Black History: Special Delivery!!
Delilah L. Beasley (1871 – 1934), was a black journalist, reporter, and historian. She was born in Cincinnati, OH. Her career in journalism began at the age of 12 when she began writing correspondence for the Cleveland Gazette. She then published her first column in the Sunday Cincinnati Enquirer three years later under the headline, “Mosaics”. Beasley published commentary on social activities within the black community for both the local black and white newspapers. When her parents died in the 1880’s she stopped reporting for a short time so that she could seek employment to support herself. She worked as a domestic, massage therapist, and trained as a hair dresser.
Beasley moved to Oakland, CA in 1910 where she worked as a nurse and domestic. She also became involved with the black women’s club network. In Oakland, she was able to resume her passion of reporting; writing columns on activities within the African American community for local newspapers. Beasley wrote for the white Oakland Tribune and the black Oakland Sunshine. Her column for the Oakland Tribune was called, “Activities Among Negroes”. Beasley’s influence as a journalist had a profound impact, not only on the black community, but also among white journalists as well. It was through her efforts that the white press stopped using words like, “darkie” and “nigger”. They also began to capitalize the “N” in Negro.
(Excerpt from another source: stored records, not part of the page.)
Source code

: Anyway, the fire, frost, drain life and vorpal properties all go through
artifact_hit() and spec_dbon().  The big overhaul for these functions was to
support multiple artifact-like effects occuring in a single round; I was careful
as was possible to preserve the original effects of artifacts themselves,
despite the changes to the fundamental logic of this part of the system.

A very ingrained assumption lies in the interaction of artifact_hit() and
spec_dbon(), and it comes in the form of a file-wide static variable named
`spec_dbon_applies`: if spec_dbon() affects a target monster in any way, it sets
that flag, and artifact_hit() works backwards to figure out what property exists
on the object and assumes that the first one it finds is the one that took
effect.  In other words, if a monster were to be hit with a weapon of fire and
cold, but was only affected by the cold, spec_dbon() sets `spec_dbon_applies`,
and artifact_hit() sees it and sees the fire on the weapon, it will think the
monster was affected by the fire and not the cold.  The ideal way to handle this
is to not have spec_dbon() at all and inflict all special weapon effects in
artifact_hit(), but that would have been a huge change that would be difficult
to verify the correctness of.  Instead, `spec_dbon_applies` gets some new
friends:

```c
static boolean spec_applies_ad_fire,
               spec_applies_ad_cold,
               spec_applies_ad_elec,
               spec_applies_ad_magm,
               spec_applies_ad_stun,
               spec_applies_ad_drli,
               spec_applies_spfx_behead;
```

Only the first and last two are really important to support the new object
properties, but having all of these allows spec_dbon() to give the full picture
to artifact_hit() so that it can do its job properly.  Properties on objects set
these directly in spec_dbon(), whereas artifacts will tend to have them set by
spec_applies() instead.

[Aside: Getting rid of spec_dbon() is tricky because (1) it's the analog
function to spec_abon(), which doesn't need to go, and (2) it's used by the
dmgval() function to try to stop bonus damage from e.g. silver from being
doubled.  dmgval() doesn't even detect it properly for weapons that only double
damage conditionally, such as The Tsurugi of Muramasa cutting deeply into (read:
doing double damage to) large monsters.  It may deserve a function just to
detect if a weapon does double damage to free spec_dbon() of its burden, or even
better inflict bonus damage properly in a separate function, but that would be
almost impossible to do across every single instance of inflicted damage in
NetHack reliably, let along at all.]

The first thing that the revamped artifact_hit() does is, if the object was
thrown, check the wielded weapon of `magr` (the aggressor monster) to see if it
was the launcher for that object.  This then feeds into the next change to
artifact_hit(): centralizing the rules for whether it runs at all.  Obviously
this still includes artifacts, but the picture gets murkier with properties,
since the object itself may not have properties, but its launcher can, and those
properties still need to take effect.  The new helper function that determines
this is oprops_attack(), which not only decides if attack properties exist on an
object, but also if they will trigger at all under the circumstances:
Beasley was very interested in the history of blacks in California. She took a particular interest in the roles of black women within the region. Beasley attended lectures at the University of California Berkley and also did research on the history of blacks in the region. She educated herself on how to conduct archival research and began obtaining oral histories from elderly black residents in the area. Beasley self-published “The Negro Trail Blazers of California” in 1919. The book provided a detailed history of black pioneers dating back to when the Spanish explored the region. She also has the distinction of being one of the first people to provide written proof of the history of blacks in California. Beasley died in 1934. Her writings continue to serve as a critical resource in understanding African American history in California.